*ТЕКСТ ЗАДАНИЯ*.
▶
Блог

«Меж юношей безумных» попадаются безумные старики. Не у всех у них вовремя вырастают клыки

«Обвинения т. Сталину в исключении его из партийной организации за прикосновенность к экспроприациям»
Алексей СЕМЁНОВ Алексей СЕМЁНОВ 24 ноября, 20:00

О Юлии Мартове (Цедербауме) обычно вспоминают в связи с Ульяновым (Лениным). В Псков в 1900 году Мартов тоже приезжал к Ленину – создавать газету «Искра». Но стоит знать, что история его взаимоотношений со Сталиным ещё интереснее. Мартов, наверное, единственный человек, кто судился со Сталиным. И это было уже в те времена, когда Сталин в Советской России был влиятельной фигурой – членом правительства. О Сталине как уголовнике, грабившем до революции банки, впервые в печати заговорил именно Мартов.

Это было 18 марта 1918 года. Мартов в газете «Вперёд» опубликовал статью о том, «что кавказские большевики примазывались к разного рода удалым предприятиям экспроприаторского рода, хорошо известно хотя бы тому же г. Сталину, который в свое время был исключен из партийной организации за прикосновенность к экспроприациям» (журналистикой Мартов занимался с юности и одно время был даже корреспондентом «Петербургских ведомостей» и «Нового времени»).

Сталин (Джугашвили) возмутился и подал на Мартова в Революционный трибунал – за клевету («С такими обвинениями, с какими выступил Мартов, можно выступать лишь с документами в руках, а обливать грязью на основании слухов, не имея фактов - бесчестно»). И вот Сталин и Мартов встретились в суде. Суд был, конечно, особенный – революционный. Но даже там требовались свидетельские показания. Об этом процессе в печати, в том числе и партийной газете «Правда» - в статье «Дело Мартова» - упоминали. Если судить по этой заметке, Мартов и на суде продолжал настаивать на своём, бросив «обвинения т. Сталину в исключении его из партийной организации за прикосновенность к экспроприациям». Мартов ссылался на решение от 1908 года областного комитета Закавказья об исключении Бакинского комитета С-Д (в котором состоял тогда Сталин).
◀
*ПРЕДСТАВЛЕННЫЕ ДАННЫЕ*.
▶
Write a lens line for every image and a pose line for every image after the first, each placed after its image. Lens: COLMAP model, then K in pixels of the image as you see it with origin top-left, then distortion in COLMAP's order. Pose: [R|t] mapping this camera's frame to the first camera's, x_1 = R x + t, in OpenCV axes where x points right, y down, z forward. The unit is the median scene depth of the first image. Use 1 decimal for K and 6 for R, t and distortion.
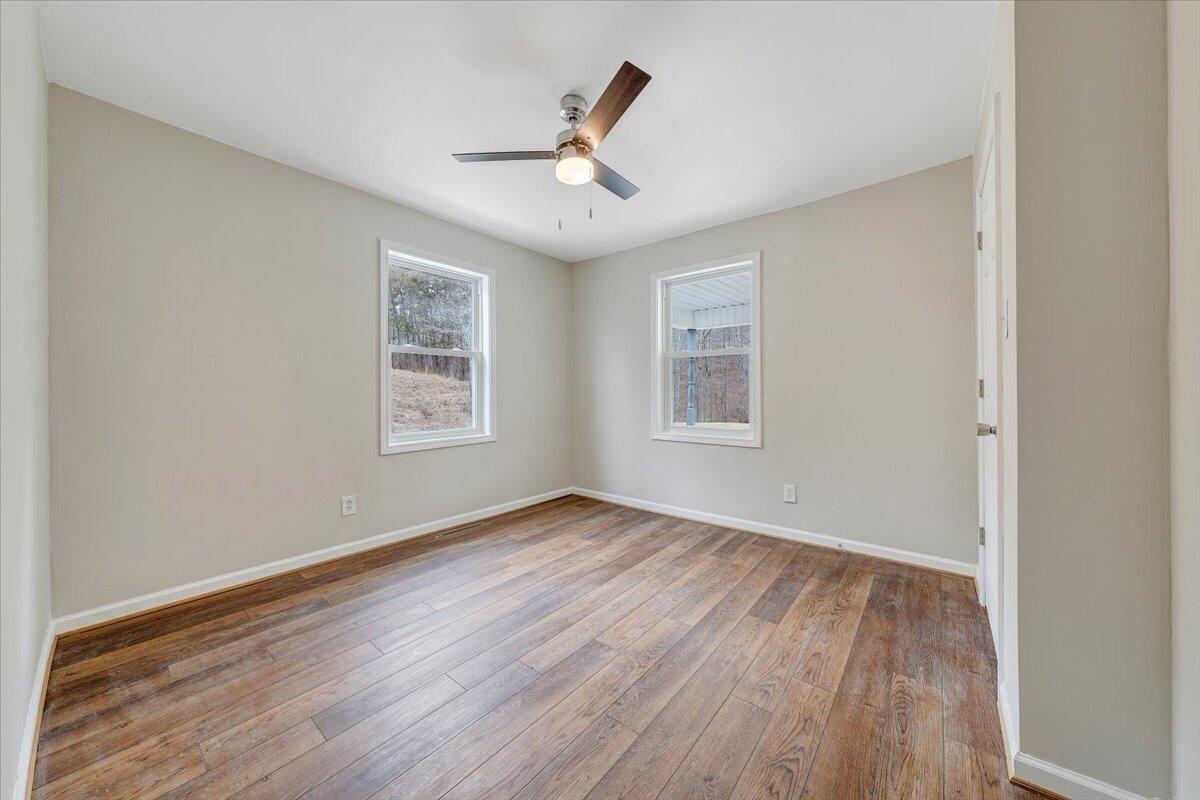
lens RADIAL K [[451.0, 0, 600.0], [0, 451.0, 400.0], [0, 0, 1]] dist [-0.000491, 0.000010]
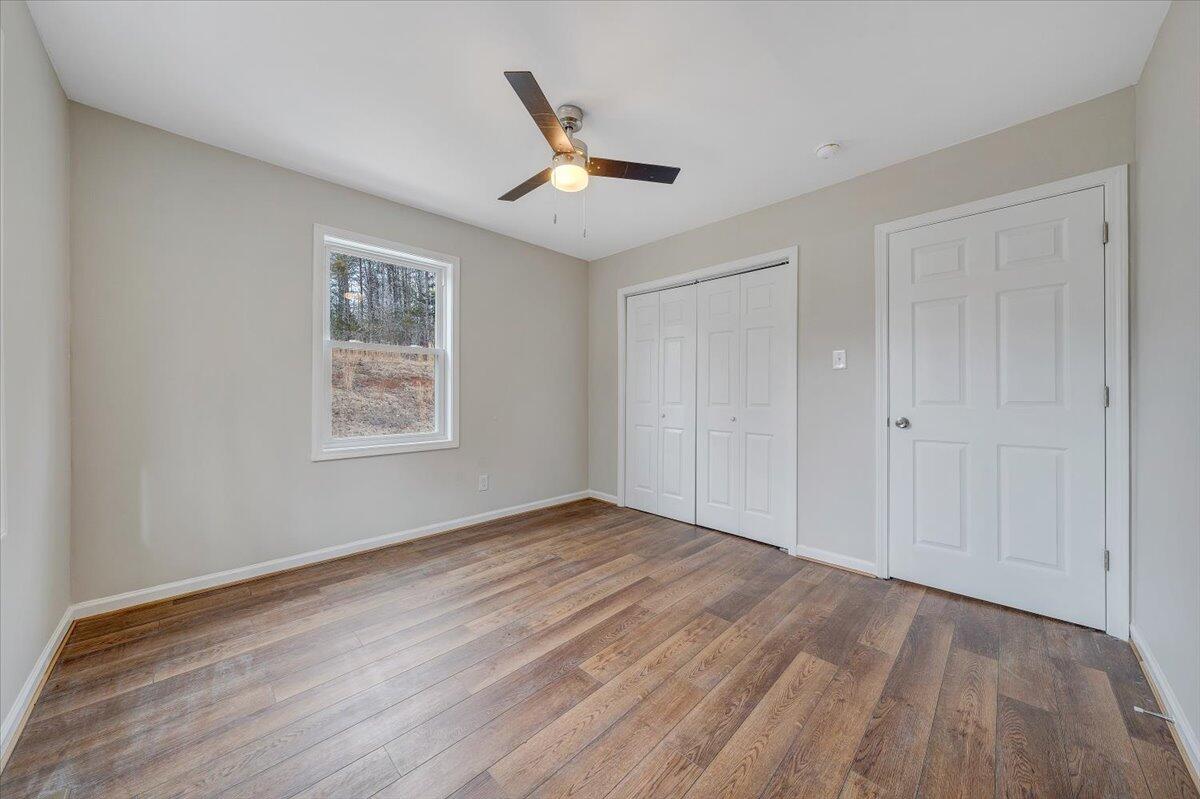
◀
*ОПИСАНИЕ ЗАДАНИЯ*. Извлеките дословно фрагмент статьи о Мартове и Сталине, начиная со слов «О Юлии Мартове» и заканчивая словами «заговорил именно Мартов.». Данные для работы не понадобятся.

*РЕЗУЛЬТАТ*.
О Юлии Мартове (Цедербауме) обычно вспоминают в связи с Ульяновым (Лениным). В Псков в 1900 году Мартов тоже приезжал к Ленину – создавать газету «Искра». Но стоит знать, что история его взаимоотношений со Сталиным ещё интереснее. Мартов, наверное, единственный человек, кто судился со Сталиным. И это было уже в те времена, когда Сталин в Советской России был влиятельной фигурой – членом правительства. О Сталине как уголовнике, грабившем до революции банки, впервые в печати заговорил именно Мартов.